╭─ DATA TO USE

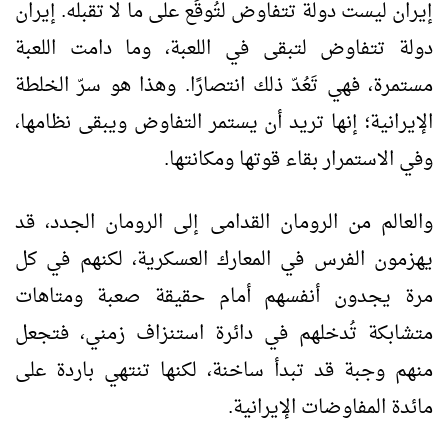
إيران ليست دولة تتفاوض لتُوقِّع على ما لا تقبله. إيران
دولة تتفاوض لتبقى في اللعبة، وما دامت اللعبة
مستمرة، فهي تَعُدّ ذلك انتصارًا. وهذا هو سرّ الخلطة
الإيرانية؛ إنها تريد أن يستمر التفاوض ويبقى نظامها،
وفي الاستمرار بقاء قوتها ومكانتها.
والعالم من الرومان القدامى إلى الرومان الجدد، قد
يهزمون الفرس في المعارك العسكرية، لكنهم في كل
مرة يجدون أنفسهم أمام حقيقة صعبة ومتاهات
متشابكة تُدخلهم في دائرة استنزاف زمني، فتجعل
منهم وجبة قد تبدأ ساخنة، لكنها تنتهي باردة على
مائدة المفاوضات الإيرانية.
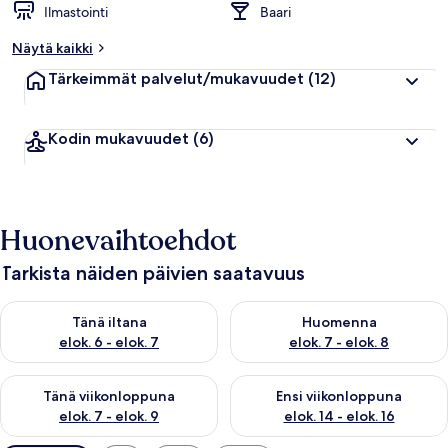
Ilmastointi
Baari
Näytä kaikki
Tärkeimmät palvelut/mukavuudet
(12)
Kodin mukavuudet
(6)
Huonevaihtoehdot
Tarkista näiden päivien saatavuus
Tarkista tämän illan saatavuus elok. 6 - elok. 7
Tarkista huomisen saatavuus el
Tänä iltana
Huomenna
elok. 6 - elok. 7
elok. 7 - elok. 8
Tarkista tämän viikonlopun saatavuus elok. 7 - elok. 9
Tarkista ensi viikonlopun saatav
Tänä viikonloppuna
Ensi viikonloppuna
elok. 7 - elok. 9
elok. 14 - elok. 16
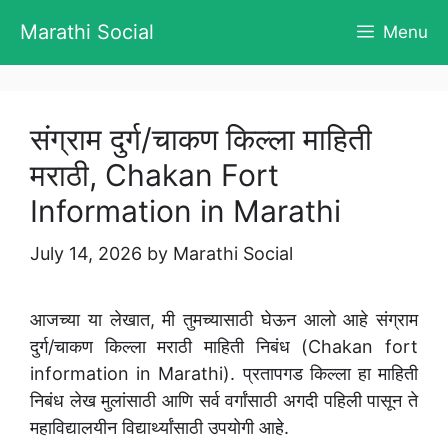
Skip
Marathi Social
Menu
to
content
संग्राम दुर्ग/चाकण किल्ला माहिती
मराठी, Chakan Fort
Information in Marathi
July 14, 2026
by
Marathi Social
आजच्या या लेखात, मी तुमच्यासाठी घेऊन आलो आहे संग्राम
दुर्ग/चाकण किल्ला मराठी माहिती निबंध (Chakan fort
information in Marathi). प्रतापगड किल्ला हा माहिती
निबंध लेख मुलांसाठी आणि सर्व वर्गांसाठी अगदी पहिली पासून ते
महाविद्यालयीन विद्यार्थ्यांसाठी उपयोगी आहे.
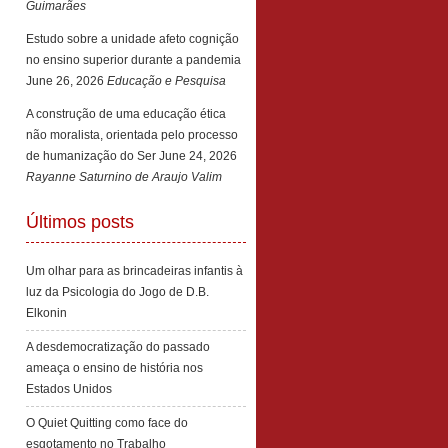
Guimarães
Estudo sobre a unidade afeto cognição
no ensino superior durante a pandemia
June 26, 2026
Educação e Pesquisa
A construção de uma educação ética
não moralista, orientada pelo processo
de humanização do Ser
June 24, 2026
Rayanne Saturnino de Araujo Valim
Últimos posts
Um olhar para as brincadeiras infantis à
luz da Psicologia do Jogo de D.B.
Elkonin
A desdemocratização do passado
ameaça o ensino de história nos
Estados Unidos
O Quiet Quitting como face do
esgotamento no Trabalho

╰─

EXERCISE OBJECTIVE:
A clean copy is needed of the lines in the listing above from the one with "Tänä viikonloppuna" through the one with "information in Marathi).", exact in every word and free of pictures.

WRITTEN SOLUTION:
Tänä viikonloppuna
Ensi viikonloppuna
elok. 7 - elok. 9
elok. 14 - elok. 16
Skip
Marathi Social
Menu
to
content
संग्राम दुर्ग/चाकण किल्ला माहिती
मराठी, Chakan Fort
Information in Marathi
July 14, 2026
by
Marathi Social
आजच्या या लेखात, मी तुमच्यासाठी घेऊन आलो आहे संग्राम
दुर्ग/चाकण किल्ला मराठी माहिती निबंध (Chakan fort
information in Marathi). प्रतापगड किल्ला हा माहिती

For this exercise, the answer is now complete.